As with the federal prohibition of alcohol in the 1920s, the prohibition of drugs, including marijuana, has created a platform for crime and violence — all the while, these laws were enacted to “enable the United States to meet all of its obligations” under international treaties – specifically, the 1961 Single Convention on Narcotic Drugs and the 1971 Convention on Psychotropic Substances (Congressional findings 21 U.S.C. §§ 801(7)801a(2), and 801a(3)).

According to the Cato Institute, these treaties only bind the United States to comply with them as long as that nation agrees to remain a state party to the treaties.
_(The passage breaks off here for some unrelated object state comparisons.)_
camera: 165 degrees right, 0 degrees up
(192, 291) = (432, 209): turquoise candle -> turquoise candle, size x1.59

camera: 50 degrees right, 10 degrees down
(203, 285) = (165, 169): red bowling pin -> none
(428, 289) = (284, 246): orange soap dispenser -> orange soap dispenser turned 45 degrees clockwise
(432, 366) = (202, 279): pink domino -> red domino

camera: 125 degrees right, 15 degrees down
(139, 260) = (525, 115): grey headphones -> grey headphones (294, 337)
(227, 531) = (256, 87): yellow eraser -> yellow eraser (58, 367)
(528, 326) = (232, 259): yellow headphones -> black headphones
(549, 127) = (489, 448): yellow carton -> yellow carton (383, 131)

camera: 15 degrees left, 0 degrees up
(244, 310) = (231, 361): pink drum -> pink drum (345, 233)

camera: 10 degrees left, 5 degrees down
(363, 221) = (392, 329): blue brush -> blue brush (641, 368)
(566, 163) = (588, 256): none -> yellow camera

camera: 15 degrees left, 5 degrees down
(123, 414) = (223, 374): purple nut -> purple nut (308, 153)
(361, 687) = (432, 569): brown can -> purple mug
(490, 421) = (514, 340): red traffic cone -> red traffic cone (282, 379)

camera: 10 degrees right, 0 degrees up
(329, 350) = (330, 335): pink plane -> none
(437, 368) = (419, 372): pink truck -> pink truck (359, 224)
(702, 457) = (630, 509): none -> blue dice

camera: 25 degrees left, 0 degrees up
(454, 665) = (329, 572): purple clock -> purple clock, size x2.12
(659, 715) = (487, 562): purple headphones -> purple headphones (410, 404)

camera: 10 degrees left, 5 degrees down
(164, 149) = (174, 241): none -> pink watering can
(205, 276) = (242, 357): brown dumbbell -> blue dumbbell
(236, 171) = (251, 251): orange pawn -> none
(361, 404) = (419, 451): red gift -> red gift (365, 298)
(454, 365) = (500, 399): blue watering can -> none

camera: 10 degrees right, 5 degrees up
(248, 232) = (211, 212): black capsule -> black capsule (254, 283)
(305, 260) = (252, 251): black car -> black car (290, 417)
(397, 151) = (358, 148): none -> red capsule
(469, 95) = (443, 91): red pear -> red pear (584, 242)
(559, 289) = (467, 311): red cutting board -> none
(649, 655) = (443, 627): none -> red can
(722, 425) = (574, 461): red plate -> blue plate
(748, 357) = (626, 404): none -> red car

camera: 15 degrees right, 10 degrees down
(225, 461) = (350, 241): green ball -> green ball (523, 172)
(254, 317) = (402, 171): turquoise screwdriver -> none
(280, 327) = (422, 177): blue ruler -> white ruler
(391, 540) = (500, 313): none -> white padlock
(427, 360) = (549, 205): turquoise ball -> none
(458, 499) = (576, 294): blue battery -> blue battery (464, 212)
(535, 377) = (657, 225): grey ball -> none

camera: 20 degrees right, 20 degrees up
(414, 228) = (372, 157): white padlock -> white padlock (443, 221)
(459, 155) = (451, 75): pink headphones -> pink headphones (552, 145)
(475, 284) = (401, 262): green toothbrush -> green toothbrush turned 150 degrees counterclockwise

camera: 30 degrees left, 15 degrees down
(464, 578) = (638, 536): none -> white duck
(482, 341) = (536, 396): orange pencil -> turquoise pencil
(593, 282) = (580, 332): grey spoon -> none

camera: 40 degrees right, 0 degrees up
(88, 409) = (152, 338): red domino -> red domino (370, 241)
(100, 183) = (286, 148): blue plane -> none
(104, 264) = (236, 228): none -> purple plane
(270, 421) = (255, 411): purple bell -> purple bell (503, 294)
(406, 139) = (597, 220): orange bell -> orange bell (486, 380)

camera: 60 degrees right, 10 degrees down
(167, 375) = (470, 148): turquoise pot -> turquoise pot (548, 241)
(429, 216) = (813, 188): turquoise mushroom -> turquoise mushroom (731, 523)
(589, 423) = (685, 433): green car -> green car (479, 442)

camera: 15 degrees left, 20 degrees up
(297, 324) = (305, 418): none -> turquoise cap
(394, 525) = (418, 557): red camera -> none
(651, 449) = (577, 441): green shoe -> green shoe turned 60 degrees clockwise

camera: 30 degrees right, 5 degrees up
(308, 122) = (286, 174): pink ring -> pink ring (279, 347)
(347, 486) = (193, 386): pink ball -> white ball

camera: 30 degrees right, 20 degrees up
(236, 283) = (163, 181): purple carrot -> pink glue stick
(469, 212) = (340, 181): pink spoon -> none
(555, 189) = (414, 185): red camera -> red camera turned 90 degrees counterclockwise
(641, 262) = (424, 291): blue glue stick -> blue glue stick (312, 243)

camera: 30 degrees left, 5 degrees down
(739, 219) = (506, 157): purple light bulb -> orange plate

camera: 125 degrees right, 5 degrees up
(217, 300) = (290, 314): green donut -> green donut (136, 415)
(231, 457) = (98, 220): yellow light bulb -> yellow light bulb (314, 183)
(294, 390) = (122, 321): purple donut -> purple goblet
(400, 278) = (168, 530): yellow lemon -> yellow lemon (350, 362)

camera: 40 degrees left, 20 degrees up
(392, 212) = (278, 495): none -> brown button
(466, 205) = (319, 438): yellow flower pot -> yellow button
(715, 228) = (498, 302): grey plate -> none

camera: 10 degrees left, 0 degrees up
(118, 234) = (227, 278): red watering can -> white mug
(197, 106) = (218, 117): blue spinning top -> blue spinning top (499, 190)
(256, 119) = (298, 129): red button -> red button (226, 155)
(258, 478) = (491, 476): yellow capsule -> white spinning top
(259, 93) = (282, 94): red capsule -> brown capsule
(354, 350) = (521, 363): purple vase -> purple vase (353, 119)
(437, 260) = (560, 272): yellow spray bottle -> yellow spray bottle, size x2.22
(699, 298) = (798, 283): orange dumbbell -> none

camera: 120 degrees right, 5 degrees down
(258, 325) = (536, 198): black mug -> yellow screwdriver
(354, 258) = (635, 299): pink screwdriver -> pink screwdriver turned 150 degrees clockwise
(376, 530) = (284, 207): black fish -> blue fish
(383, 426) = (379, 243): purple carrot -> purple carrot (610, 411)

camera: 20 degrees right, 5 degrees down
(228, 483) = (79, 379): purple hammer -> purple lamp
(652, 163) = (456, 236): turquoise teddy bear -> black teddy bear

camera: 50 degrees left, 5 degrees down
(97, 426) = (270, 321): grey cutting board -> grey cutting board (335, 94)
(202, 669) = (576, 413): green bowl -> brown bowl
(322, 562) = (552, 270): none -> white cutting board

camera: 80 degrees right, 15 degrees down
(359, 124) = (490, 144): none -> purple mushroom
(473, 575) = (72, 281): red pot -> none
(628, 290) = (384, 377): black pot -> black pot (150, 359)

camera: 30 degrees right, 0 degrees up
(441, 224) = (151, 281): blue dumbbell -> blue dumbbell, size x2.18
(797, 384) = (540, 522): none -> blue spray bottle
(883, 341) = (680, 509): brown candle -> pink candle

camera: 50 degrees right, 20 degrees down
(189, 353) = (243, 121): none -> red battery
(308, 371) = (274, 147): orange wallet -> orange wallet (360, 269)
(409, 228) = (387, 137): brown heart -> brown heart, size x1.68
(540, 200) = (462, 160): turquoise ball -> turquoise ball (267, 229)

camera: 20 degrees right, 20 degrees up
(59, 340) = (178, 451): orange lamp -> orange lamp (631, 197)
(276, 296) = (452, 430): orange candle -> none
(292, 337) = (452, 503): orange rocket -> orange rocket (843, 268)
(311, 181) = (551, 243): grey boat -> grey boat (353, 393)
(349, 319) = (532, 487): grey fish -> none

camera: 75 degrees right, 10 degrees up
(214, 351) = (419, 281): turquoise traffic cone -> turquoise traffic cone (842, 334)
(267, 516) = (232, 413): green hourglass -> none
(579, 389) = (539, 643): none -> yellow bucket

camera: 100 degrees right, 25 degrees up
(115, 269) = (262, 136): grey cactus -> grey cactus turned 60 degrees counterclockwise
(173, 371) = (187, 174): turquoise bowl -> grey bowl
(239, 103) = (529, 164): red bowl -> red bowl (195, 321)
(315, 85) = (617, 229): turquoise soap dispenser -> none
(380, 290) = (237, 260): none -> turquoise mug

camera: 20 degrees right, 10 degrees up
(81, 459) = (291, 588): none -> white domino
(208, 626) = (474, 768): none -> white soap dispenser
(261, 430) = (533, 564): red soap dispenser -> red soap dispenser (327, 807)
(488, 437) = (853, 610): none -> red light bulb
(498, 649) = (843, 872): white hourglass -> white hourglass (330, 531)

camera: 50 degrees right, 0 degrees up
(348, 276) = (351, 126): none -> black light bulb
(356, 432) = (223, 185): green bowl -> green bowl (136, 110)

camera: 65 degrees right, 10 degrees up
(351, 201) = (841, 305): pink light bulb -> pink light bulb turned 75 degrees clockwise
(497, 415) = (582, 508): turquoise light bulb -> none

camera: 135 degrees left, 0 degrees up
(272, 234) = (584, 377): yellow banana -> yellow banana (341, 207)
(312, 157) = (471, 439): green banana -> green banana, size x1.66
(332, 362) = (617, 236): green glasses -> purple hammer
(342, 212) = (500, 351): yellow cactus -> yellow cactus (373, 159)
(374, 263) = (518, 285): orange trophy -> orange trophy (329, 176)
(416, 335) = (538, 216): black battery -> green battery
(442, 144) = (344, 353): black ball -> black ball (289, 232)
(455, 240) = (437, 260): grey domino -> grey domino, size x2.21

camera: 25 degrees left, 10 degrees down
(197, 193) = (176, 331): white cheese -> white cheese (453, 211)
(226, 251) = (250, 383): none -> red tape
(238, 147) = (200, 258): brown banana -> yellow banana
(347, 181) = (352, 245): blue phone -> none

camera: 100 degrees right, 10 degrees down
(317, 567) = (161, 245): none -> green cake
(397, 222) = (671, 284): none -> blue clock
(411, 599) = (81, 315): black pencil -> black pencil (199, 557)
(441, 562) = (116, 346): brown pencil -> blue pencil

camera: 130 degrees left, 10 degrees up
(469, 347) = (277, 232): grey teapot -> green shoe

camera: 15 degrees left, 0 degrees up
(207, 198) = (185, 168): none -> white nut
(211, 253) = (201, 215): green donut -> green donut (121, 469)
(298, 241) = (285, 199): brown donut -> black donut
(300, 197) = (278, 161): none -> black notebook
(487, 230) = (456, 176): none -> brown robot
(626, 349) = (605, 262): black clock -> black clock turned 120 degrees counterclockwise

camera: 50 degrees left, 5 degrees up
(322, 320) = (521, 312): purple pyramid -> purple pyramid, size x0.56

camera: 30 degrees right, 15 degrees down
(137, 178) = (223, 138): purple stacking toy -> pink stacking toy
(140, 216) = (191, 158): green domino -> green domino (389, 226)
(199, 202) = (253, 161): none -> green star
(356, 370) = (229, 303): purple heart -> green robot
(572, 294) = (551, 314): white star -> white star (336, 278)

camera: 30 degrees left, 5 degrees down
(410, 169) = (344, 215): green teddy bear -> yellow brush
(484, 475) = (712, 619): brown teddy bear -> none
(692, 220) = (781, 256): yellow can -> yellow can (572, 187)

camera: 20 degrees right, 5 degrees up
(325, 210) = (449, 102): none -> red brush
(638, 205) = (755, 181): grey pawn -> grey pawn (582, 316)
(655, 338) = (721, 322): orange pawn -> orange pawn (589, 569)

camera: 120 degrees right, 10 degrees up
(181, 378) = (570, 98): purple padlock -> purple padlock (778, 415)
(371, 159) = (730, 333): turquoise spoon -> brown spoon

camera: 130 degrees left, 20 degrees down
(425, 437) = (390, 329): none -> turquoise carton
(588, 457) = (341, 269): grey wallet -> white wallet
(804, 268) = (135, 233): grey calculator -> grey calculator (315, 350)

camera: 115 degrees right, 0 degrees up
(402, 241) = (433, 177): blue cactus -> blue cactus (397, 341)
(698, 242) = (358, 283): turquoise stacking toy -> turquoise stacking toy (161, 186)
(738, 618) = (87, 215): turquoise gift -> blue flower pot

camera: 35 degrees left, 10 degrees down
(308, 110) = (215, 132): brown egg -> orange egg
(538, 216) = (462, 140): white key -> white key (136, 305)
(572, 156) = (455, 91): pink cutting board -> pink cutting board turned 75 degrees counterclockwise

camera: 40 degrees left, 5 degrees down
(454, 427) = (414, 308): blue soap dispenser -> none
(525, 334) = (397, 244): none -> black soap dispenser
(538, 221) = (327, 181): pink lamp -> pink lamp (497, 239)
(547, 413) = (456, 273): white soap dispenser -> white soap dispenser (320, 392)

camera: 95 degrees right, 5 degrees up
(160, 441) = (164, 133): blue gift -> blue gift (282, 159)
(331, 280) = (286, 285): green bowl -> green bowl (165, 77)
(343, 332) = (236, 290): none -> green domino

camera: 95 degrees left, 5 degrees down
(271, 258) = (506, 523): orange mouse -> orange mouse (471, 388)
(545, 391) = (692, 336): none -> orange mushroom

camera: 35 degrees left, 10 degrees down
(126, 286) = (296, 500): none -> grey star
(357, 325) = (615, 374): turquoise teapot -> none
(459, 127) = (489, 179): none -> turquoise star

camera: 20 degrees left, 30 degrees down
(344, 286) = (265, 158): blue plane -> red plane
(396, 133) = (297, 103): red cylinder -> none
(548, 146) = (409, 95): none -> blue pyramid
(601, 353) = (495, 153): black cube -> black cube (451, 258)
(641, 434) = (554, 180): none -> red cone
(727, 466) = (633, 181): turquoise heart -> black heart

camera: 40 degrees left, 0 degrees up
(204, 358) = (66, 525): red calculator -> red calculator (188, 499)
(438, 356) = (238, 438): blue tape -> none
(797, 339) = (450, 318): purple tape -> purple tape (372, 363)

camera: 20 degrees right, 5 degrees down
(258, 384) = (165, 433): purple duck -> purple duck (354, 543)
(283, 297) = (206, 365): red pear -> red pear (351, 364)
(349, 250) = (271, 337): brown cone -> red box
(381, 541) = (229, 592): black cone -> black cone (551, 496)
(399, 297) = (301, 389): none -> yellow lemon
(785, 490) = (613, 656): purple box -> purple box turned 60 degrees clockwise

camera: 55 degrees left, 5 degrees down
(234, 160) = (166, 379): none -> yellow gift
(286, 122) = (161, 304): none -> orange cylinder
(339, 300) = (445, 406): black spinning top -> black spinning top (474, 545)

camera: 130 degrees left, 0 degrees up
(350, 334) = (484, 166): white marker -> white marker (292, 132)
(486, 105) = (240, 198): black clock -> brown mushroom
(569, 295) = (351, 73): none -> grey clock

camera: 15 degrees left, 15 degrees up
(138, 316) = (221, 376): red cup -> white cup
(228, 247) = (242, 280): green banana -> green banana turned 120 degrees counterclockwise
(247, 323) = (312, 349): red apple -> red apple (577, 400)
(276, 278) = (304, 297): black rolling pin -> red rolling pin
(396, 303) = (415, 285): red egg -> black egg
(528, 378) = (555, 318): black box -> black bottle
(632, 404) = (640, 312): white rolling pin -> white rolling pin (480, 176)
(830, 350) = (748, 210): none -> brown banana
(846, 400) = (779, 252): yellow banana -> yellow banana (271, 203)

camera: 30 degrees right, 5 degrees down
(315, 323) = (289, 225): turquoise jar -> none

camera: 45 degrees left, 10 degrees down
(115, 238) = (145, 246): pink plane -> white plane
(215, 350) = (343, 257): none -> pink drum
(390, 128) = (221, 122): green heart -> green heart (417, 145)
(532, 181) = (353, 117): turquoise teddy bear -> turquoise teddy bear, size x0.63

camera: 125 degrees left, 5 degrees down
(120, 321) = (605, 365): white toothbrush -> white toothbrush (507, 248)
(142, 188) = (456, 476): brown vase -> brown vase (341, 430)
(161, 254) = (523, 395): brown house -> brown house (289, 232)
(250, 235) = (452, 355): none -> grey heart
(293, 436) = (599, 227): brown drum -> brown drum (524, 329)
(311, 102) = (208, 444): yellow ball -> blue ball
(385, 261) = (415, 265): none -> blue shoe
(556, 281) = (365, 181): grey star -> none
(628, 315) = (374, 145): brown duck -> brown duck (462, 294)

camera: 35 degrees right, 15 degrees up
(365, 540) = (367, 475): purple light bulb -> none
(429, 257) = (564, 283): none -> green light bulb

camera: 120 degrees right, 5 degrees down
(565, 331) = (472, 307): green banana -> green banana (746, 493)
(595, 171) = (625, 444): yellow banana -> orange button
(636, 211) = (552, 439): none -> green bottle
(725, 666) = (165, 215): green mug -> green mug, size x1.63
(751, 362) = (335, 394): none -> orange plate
The U.S. Congress and the President of the United States have the power to withdraw from them, and abolish the federal laws written in order to maintain compliance.

This leaves one to ask then, with drug prohibition causing black market profiteering and drug syndicates, a rise in violence, and with drug use/abuse rising rather than falling nationally (not to mention the cost of prosecuting and housing all of the “drug offenders”), why has the federal government continued down this path?

How much longer will the people of the United States be forced to comply with United Nations treaties that directly conflict with our Constitution and fail to accomplish the end to which they were adopted?

Will the American people stand behind states like California, Maine, and Vermont that have passed medical marijuana legislation, and the 18 other states (including New Hampshire) that have legislation pending or is the idea of living in Liberty simply too frightening? Let’s hope the former is the case.